I know what you mean. I can keep enough of a facade up between what I'm really going through and my parents that they think everything's fine. I suspect that if I told them the truth, that I really don't think of them as my parents and that I don't have any sort of connection beyond some sense of obligation, that there would just be a huge mess that I'd have to deal with on top of everything else. So I just put the fake smile on whenever they come around and talk about idle little topics that don't go anywhere.

Every so often, my sister tries to talk to me. I'm always torn about it. I know she doesn't remember what she did to me and that she's not really even the same person now that she's actually been diagnosed and is getting treatment for the schizophrenia. It's just hard to separate who she is now with who she was 20 years ago. Maybe in a few years I'll be able to make that distinction, but right now I can't.
 
My friends are more like family to me than my own blood relatives, you can pick your friends, can't pick your family :) Lethe, forgiveness is where you will find the healing with your sister, it isn't for her it is for you and once you forgive then you can move on and for me it has been the most amazing experience, beyond my wildest dreams.
 
Hey, just wanted to come on this thread and say that I know how you feel. My abuser tries to contact me a lot. He is delusional and thinks in his head that we'll be back together someday. It drives me up the wall and I go into hysterics practically whenever he calls or emails. I've changed my number three times and still he finds a way to get a hold of me. I'm really scared he's going to come "get me." He threatened a lot of crazy stuff including kidnapping me. I've just recently been trying EFT to ground myself and relax which seems to be helping.

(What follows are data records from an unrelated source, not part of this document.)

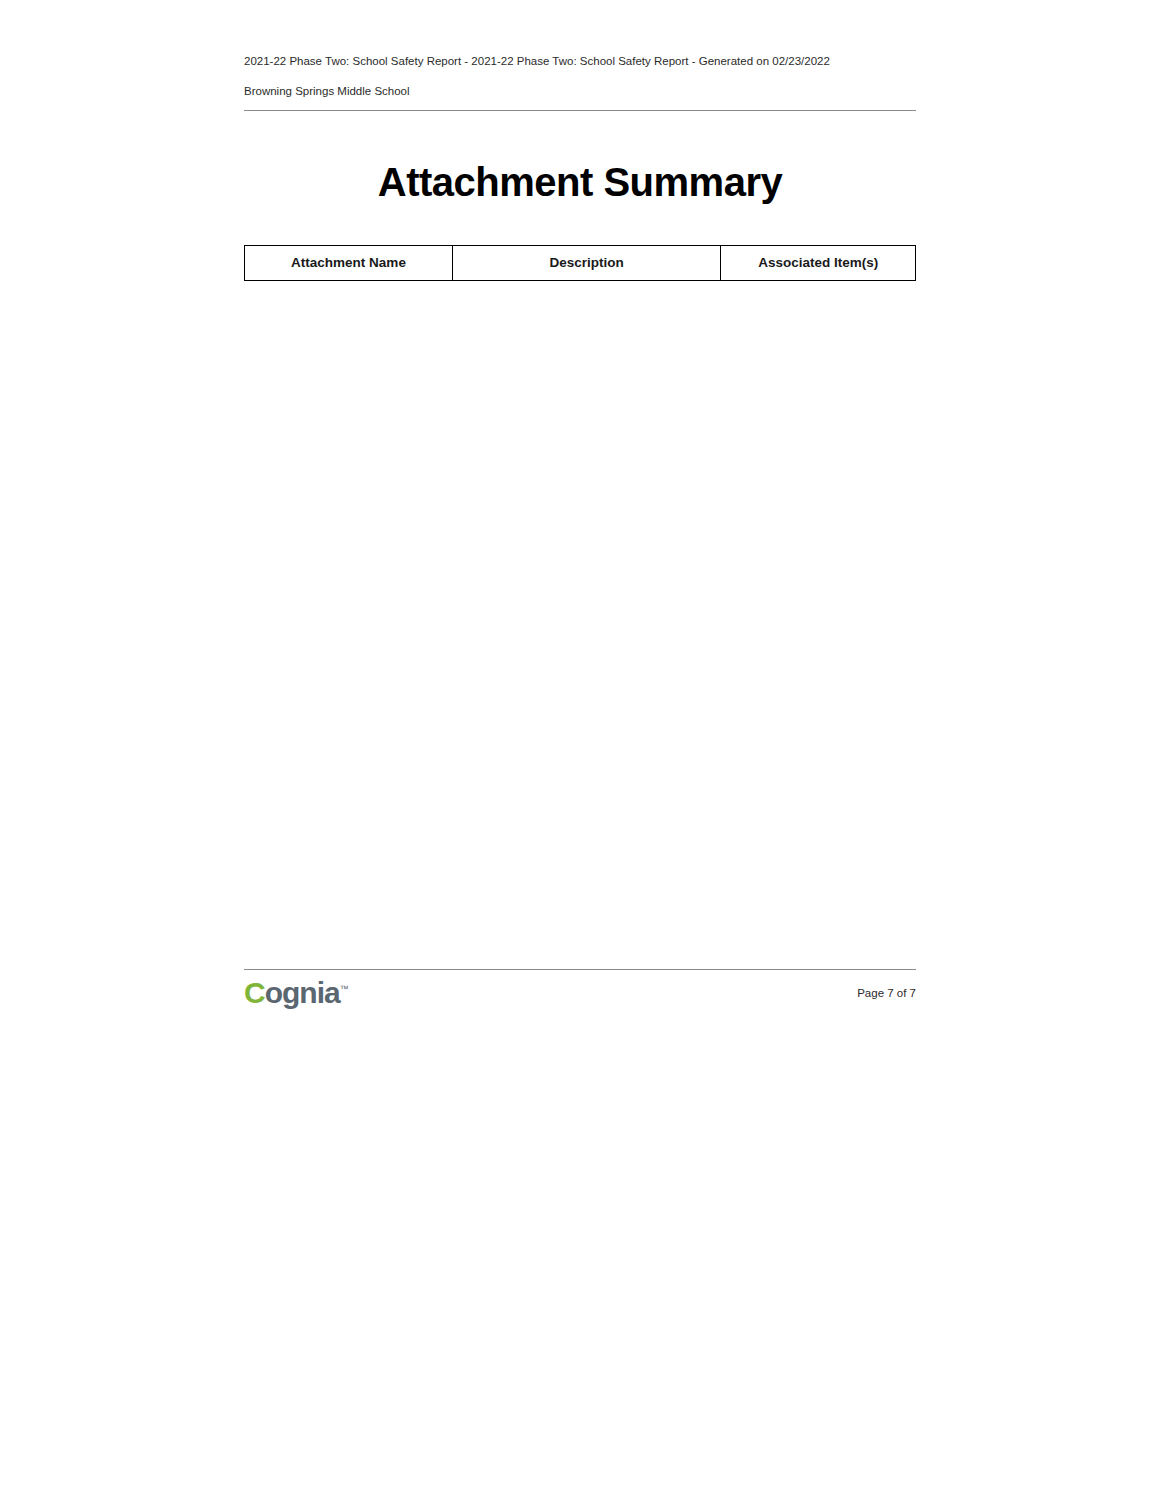2021-22 Phase Two: School Safety Report - 2021-22 Phase Two: School Safety Report - Generated on 02/23/2022
Browning Springs Middle School
Attachment Summary
| Attachment Name | Description | Associated Item(s) |
| --- | --- | --- |
Cognia™
Page 7 of 7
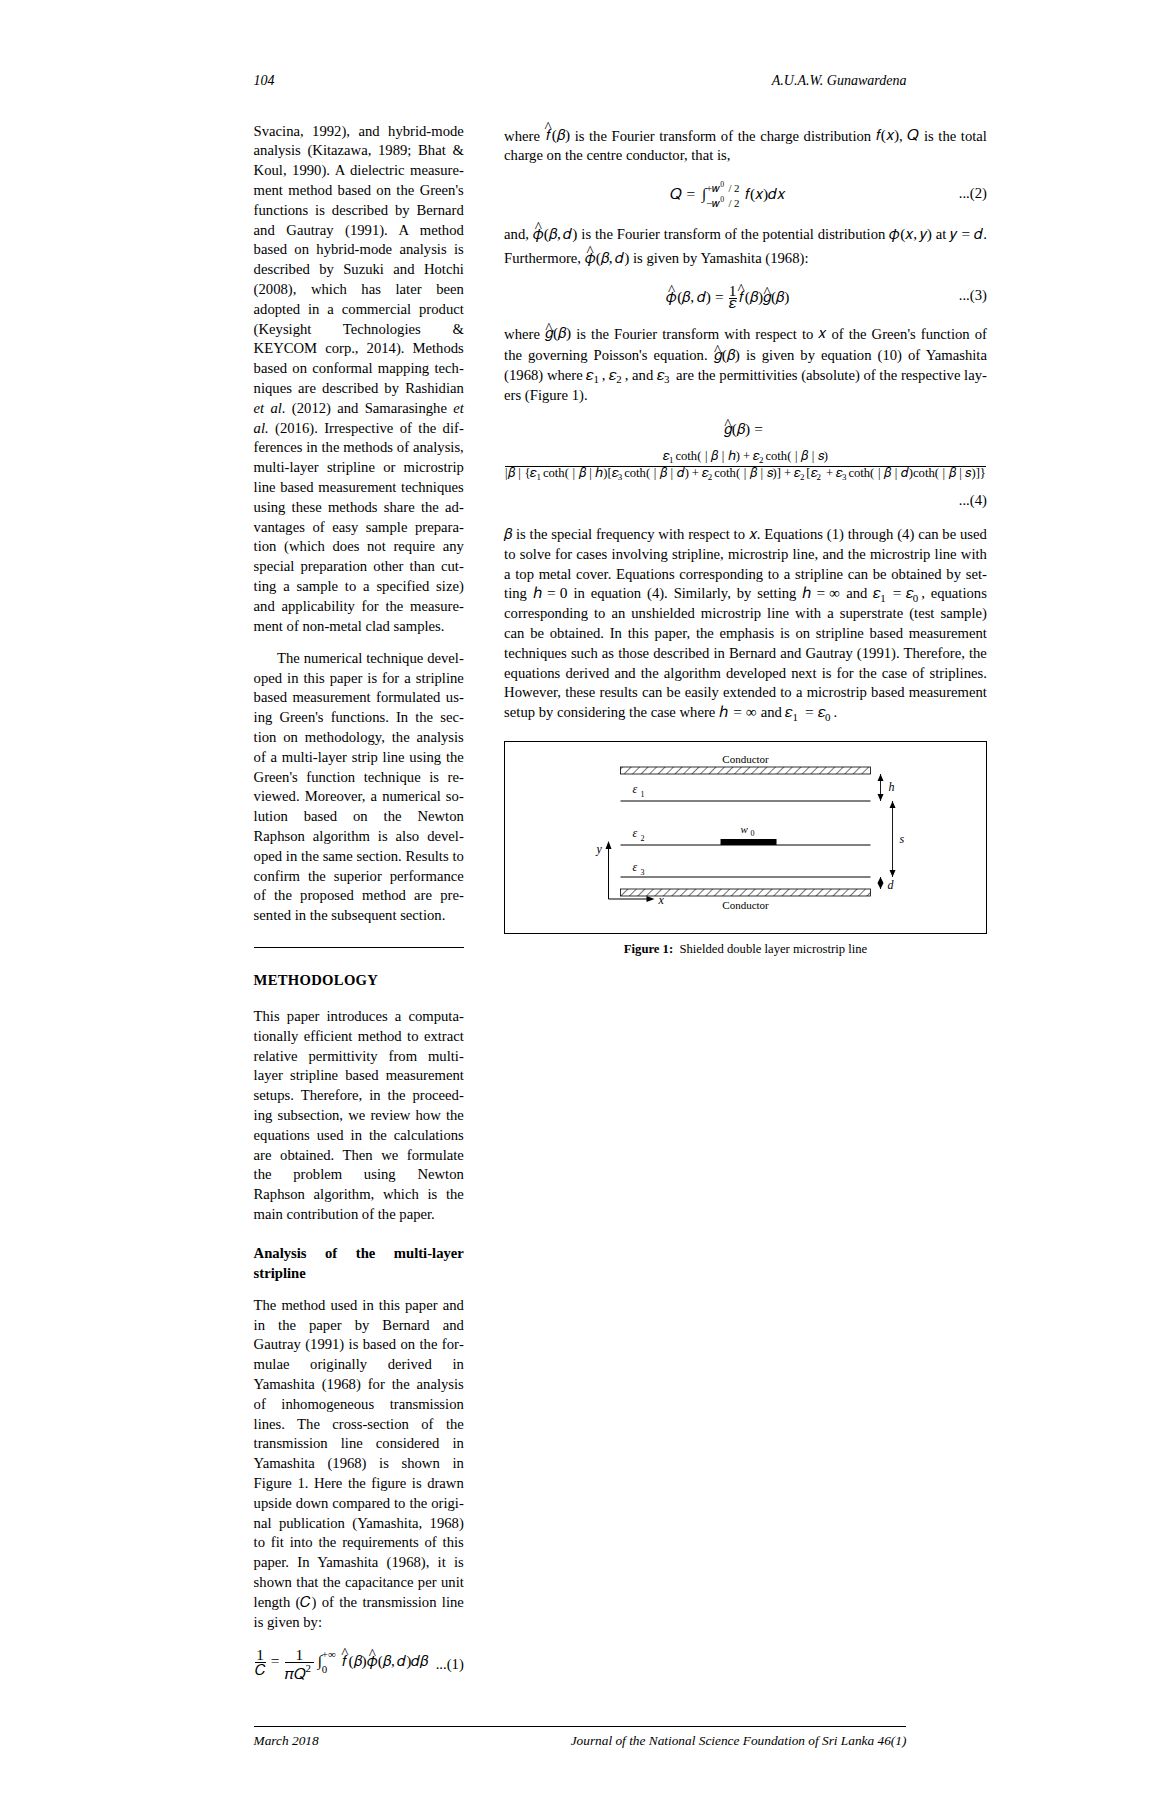104 A.U.A.W. Gunawardena
Svacina, 1992), and hybrid-mode analysis (Kitazawa, 1989; Bhat & Koul, 1990). A dielectric measurement method based on the Green's functions is described by Bernard and Gautray (1991). A method based on hybrid-mode analysis is described by Suzuki and Hotchi (2008), which has later been adopted in a commercial product (Keysight Technologies & KEYCOM corp., 2014). Methods based on conformal mapping techniques are described by Rashidian et al. (2012) and Samarasinghe et al. (2016). Irrespective of the differences in the methods of analysis, multi-layer stripline or microstrip line based measurement techniques using these methods share the advantages of easy sample preparation (which does not require any special preparation other than cutting a sample to a specified size) and applicability for the measurement of non-metal clad samples.
The numerical technique developed in this paper is for a stripline based measurement formulated using Green's functions. In the section on methodology, the analysis of a multi-layer strip line using the Green's function technique is reviewed. Moreover, a numerical solution based on the Newton Raphson algorithm is also developed in the same section. Results to confirm the superior performance of the proposed method are presented in the subsequent section.
METHODOLOGY
This paper introduces a computationally efficient method to extract relative permittivity from multilayer stripline based measurement setups. Therefore, in the proceeding subsection, we review how the equations used in the calculations are obtained. Then we formulate the problem using Newton Raphson algorithm, which is the main contribution of the paper.
Analysis of the multi-layer stripline
The method used in this paper and in the paper by Bernard and Gautray (1991) is based on the formulae originally derived in Yamashita (1968) for the analysis of inhomogeneous transmission lines. The cross-section of the transmission line considered in Yamashita (1968) is shown in Figure 1. Here the figure is drawn upside down compared to the original publication (Yamashita, 1968) to fit into the requirements of this paper. In Yamashita (1968), it is shown that the capacitance per unit length (C) of the transmission line is given by:
1C = 1πQ2 ∫ 0 +∞ f^ (β) ϕ^ (β,d) dβ
...(1)
where f^(β) is the Fourier transform of the charge distribution f(x), Q is the total charge on the centre conductor, that is,
Q = ∫ −w0/2 +w0/2 f(x)dx
...(2)
and, ϕ^(β,d) is the Fourier transform of the potential distribution ϕ(x,y) at y=d. Furthermore, ϕ^(β,d) is given by Yamashita (1968):
ϕ^ (β,d) = 1ε f^ (β) g^ (β)
...(3)
where g^(β) is the Fourier transform with respect to x of the Green's function of the governing Poisson's equation. g^(β) is given by equation (10) of Yamashita (1968) where ε1, ε2, and ε3 are the permittivities (absolute) of the respective layers (Figure 1).
g^ (β) =
ε1 coth (|β|h) + ε2 coth (|β|s) |β| { ε1 coth(|β|h) [ ε3 coth(|β|d) + ε2 coth(|β|s) ] + ε2 [ ε2 + ε3 coth(|β|d) coth(|β|s) ] }
...(4)
β is the special frequency with respect to x. Equations (1) through (4) can be used to solve for cases involving stripline, microstrip line, and the microstrip line with a top metal cover. Equations corresponding to a stripline can be obtained by setting h=0 in equation (4). Similarly, by setting h=∞ and ε1=ε0, equations corresponding to an unshielded microstrip line with a superstrate (test sample) can be obtained. In this paper, the emphasis is on stripline based measurement techniques such as those described in Bernard and Gautray (1991). Therefore, the equations derived and the algorithm developed next is for the case of striplines. However, these results can be easily extended to a microstrip based measurement setup by considering the case where h=∞ and ε1=ε0.
Conductor ε 1 ε 2 w 0 ε 3 Conductor y x h s d
Figure 1: Shielded double layer microstrip line
March 2018 Journal of the National Science Foundation of Sri Lanka 46(1)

I always think about what my mom told me- sometimes people are very sick, and they just don't get better and they just wont ever change.

I think the thing that drives me up the wall the most about PTSD, is that (as far as I know or can recall) this is the only disorder that is caused by another person, or by external things happening in our environment around us that are not our fault. It's a big struggle, but I think that means we need outside external influences (like talk therapy, even this forum) to help sort through all this. Good Luck!!